5 Clinical Areas - Children & Young People
- Asthma - Address over reliance on reliever medications and decrease the number of asthma attacks.
- Diabetes - Increase access to real-time continuous glucose monitors and insulin pumps across the most deprived quintiles and from ethnic minority backgrounds. And increase proportion of those with Type 2 diabetes receiving recommended NICE care processes.
- Epilepsy - Increase access to epilepsy specialist nurses and ensure access in the first year of care for those with a learning disability or autism.
- Oral health - Tooth extractions due to decay for children admitted as inpatients in hospital, aged 10 years and under.
- Mental health - Improve access rates to children and young people’s mental health services for 0-17 year olds, for certain ethnic groups, age, gender and deprivation.
Hampshire & Isle of Wight ICB is following the NHS’s National Framework for Action on Inclusion Health, to reduce health inequalities affecting socially excluded communities such as people experiencing homelessness, substance misuse, Gypsy, Roma, and Traveller communities, sex workers, vulnerable migrant communities and other marginalised groups.
The ICB is committed to five guiding principles: (1) commit to action; (2) understand local lived experience and needs; (3) develop a workforce trained in trauma informed, inclusive care; (4) deliver integrated, accessible services with VCSE partners; and (5) track.
Working closely with voluntary and community organisations and with people with lived experience the system is shaping services that are welcoming, co designed, data informed and compassionate. Through partnerships with housing, public health, social care and local authorities, the ICB is embedding joined up response to social determinants, offering outreach, peer support, flexible access points and personalised care pathways. It actively evaluates impact to ensure improvements in access, quality and outcomes for those most marginalised, in line with its legal duties under the Public Sector Equality Duty and Core20PLUS5 priorities and demonstrate meaningful improvement.
What are we doing to tackle health inequalities?
We are taking targeted action to reduce health inequalities across our communities.
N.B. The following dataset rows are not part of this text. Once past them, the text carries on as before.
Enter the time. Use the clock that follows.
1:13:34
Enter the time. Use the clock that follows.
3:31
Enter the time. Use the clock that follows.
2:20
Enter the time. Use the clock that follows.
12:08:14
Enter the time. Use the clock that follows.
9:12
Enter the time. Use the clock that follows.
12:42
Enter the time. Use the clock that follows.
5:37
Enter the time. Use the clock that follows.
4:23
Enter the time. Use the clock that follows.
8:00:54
This includes delivering dedicated programmes to help people stop smoking, supporting individuals with alcohol dependency, and providing care for those living with diabetes, heart conditions, and mental health challenges.
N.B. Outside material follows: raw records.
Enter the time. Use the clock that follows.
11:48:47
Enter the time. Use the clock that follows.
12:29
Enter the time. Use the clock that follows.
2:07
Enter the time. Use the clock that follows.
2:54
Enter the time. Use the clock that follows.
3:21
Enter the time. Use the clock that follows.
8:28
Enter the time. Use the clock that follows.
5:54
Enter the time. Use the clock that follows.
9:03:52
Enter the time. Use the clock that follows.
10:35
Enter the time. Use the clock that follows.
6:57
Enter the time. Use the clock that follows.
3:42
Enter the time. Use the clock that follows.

To build capacity within our workforce, we have trained over 30 Core20PLUS5 Ambassadors and established a Population Health Academy to equip NHS staff with the skills to deliver fairer, more inclusive care.
We have improved data access for local GPs and hospitals, enabling them to identify care gaps and target improvements more effectively.
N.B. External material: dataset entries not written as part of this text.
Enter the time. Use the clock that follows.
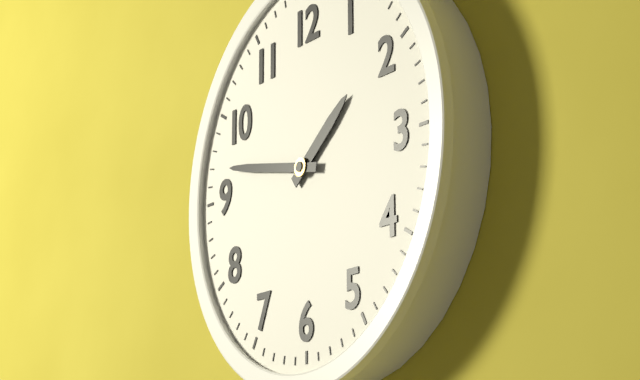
1:47
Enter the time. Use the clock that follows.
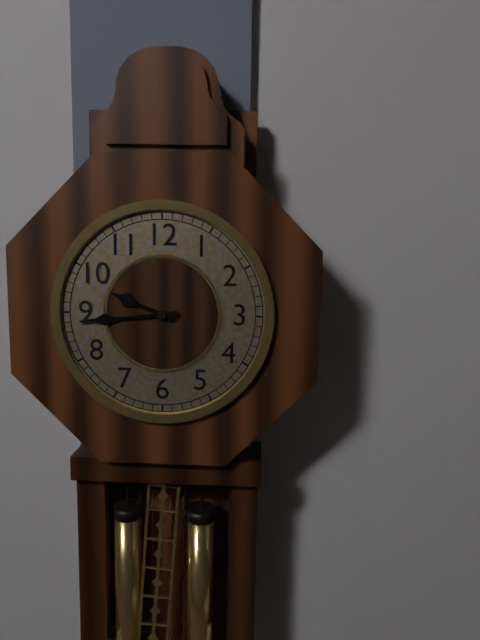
9:44
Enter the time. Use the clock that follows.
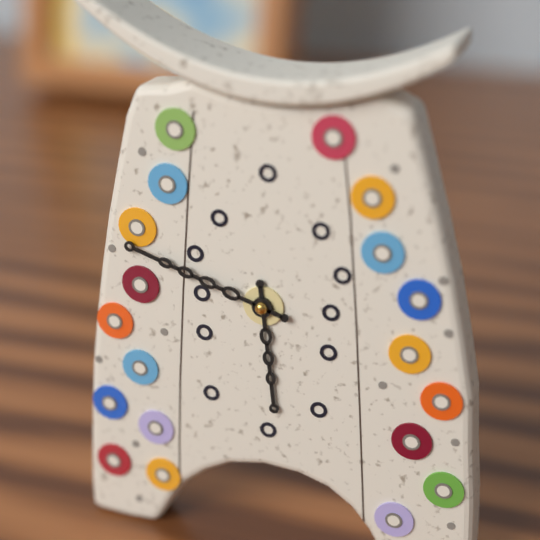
5:48
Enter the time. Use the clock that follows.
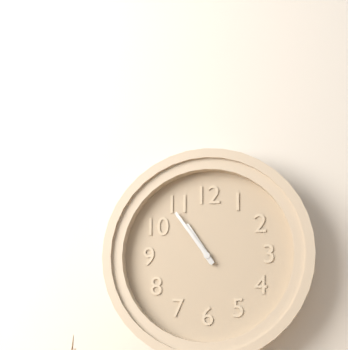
10:54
Working alongside key stakeholders, we actively engage with inclusion health groups, including ethnic minority communities, people experiencing homelessness, and Gypsy, Roma, and Traveller communities, to ensure services meet their needs.
Through collaboration with providers, we have supported the delivery of in-reach clinics offering COVID-19 and flu vaccinations, community blood pressure monitoring, health information events, and mobile dental services, all aimed at reaching the most vulnerable members of our population.